# Label Encoding
Label encoding and ordinal encoding are two techniques used to encode categorical data as numerical data.

Label encoding involves assigning a unique numerical label to each category in the variable. The labels are usually assigned in alphabetical order or based on the frequency of the categories. For example, if we have a categorical variable "color" with three possible values (red, green, blue), we can represent it using label encoding as follows:

1. Red: 2
2. Green: 1
3. Blue: 0

In [2]:
import pandas as pd
from sklearn.preprocessing import LabelEncoder

In [3]:
# Create a simple dataframe
df = pd.DataFrame({
                      'color' : ['red', 'blue', 'green', 'red', 'blue']
                  })
df.head()

Unnamed: 0,color
0,red
1,blue
2,green
3,red
4,blue


In [6]:
# Create an instance of label encoder
lbl_encoder = LabelEncoder()
# Fit and transform
lbl_encoder.fit_transform(df[['color']])

  y = column_or_1d(y, warn=True)


array([2, 0, 1, 2, 0])

In [7]:
lbl_encoder.transform([['red']]), lbl_encoder.transform([['blue']]), lbl_encoder.transform([['green']])

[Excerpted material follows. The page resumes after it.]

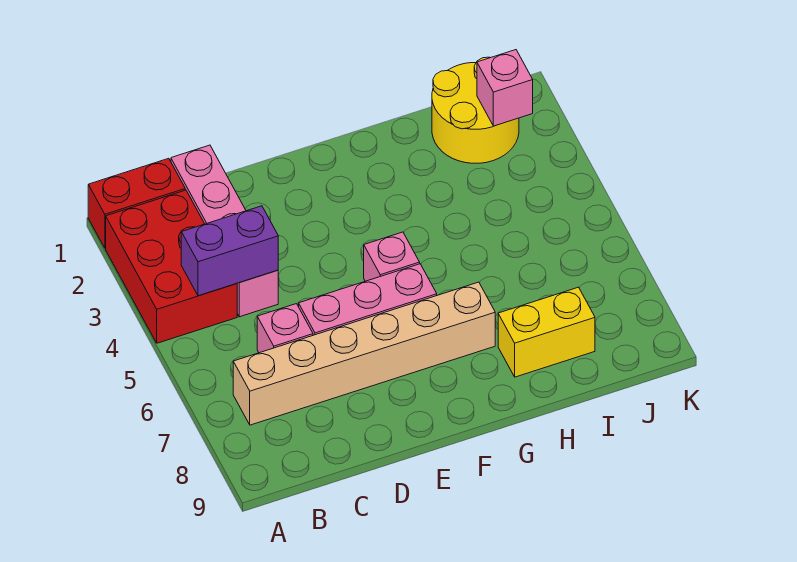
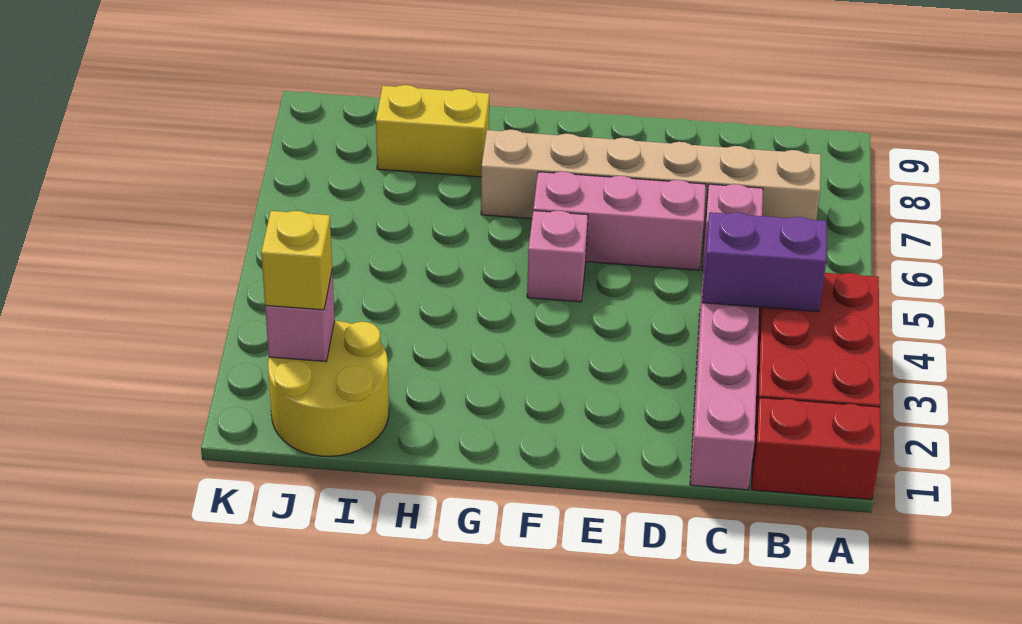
none -> yellow 1x1 brick [261,211,332,310]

  y = column_or_1d(y, dtype=self.classes_.dtype, warn=True)
  y = column_or_1d(y, dtype=self.classes_.dtype, warn=True)
  y = column_or_1d(y, dtype=self.classes_.dtype, warn=True)

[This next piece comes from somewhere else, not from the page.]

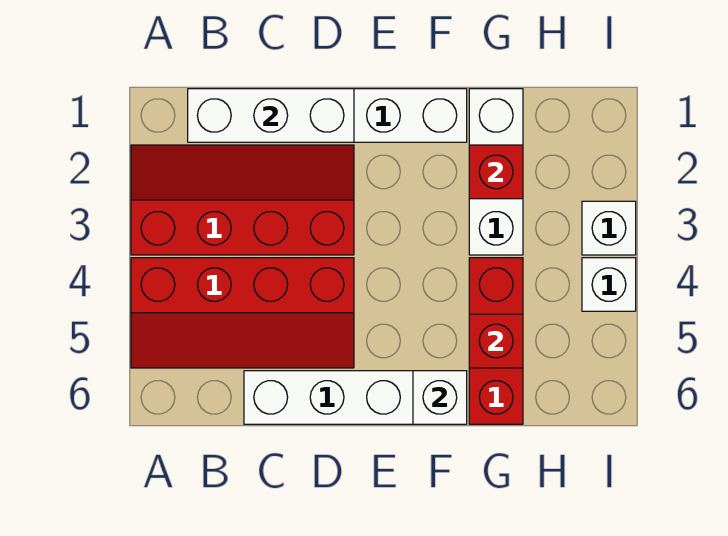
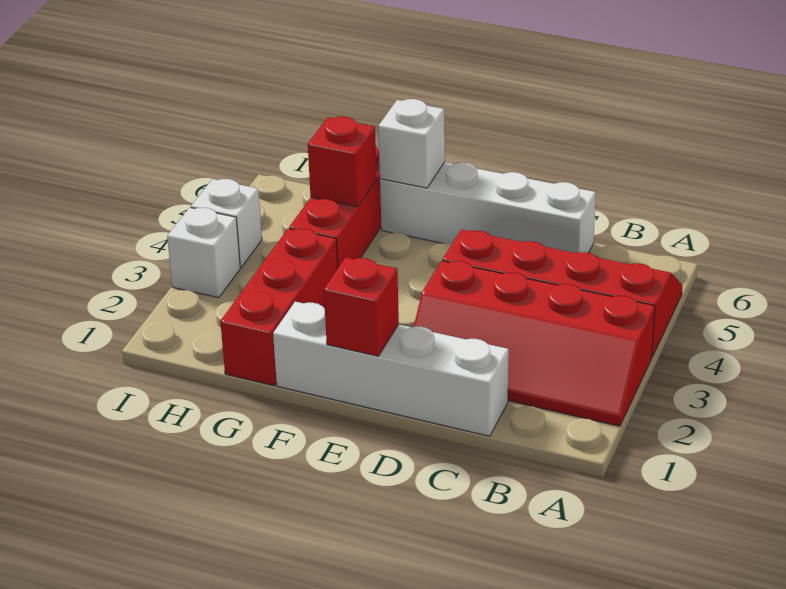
white 1x3 brick [188,89,354,142] -> none
white 1x3 brick [469,89,523,255] -> red 1x3 brick [220,228,338,386]
red 1x1 brick [469,145,523,199] -> red 1x1 brick moved to [324,257,399,356]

(array([2]), array([0]), array([1]))

The problem with Label Encoder it assigns unique values.
1. Red: 2
2. Green: 1
3. Blue: 0

ML Model may assume that red is greater than green greater than blue

# Ordinal Encoding
It is used to encode categorical data that have an intrinsic order or ranking. In this technique, each category is assigned a numerical value based on its position in the order. For example, if we have a categorical variable "education level" with four possible values (high school, college, graduate, post-graduate), we can represent it using ordinal encoding as follows:

1. High school: 1
2. College: 2
3. Graduate: 3
4. Post-graduate: 4

In [8]:
from sklearn.preprocessing import OrdinalEncoder

In [10]:
# Creating a simple dataframe
df = pd.DataFrame({
                      'size' : ['small', 'medium', 'large', 'medium', 'large']
                  })
df

Unnamed: 0,size
0,small
1,medium
2,large
3,medium
4,large


In [12]:
# Creating an instance of OrdinalEncoder
encoder = OrdinalEncoder(categories=[['small', 'medium', 'large']]) # Assign ranks
# Fit and Transform
encoder.fit_transform(df[['size']])

array([[0.],
       [1.],
       [2.],
       [1.],
       [2.]])

In [13]:
# creating a data frame
encoded_df = pd.DataFrame(encoder.fit_transform(df[['size']]), columns=encoder.get_feature_names_out())

In [14]:
encoded_df

Unnamed: 0,size
0,0.0
1,1.0
2,2.0
3,1.0
4,2.0


In [15]:
# concat original dataframe and encoded dataframe
pd.concat([df, encoded_df], axis=1)

Unnamed: 0,size,size.1
0,small,0.0
1,medium,1.0
2,large,2.0
3,medium,1.0
4,large,2.0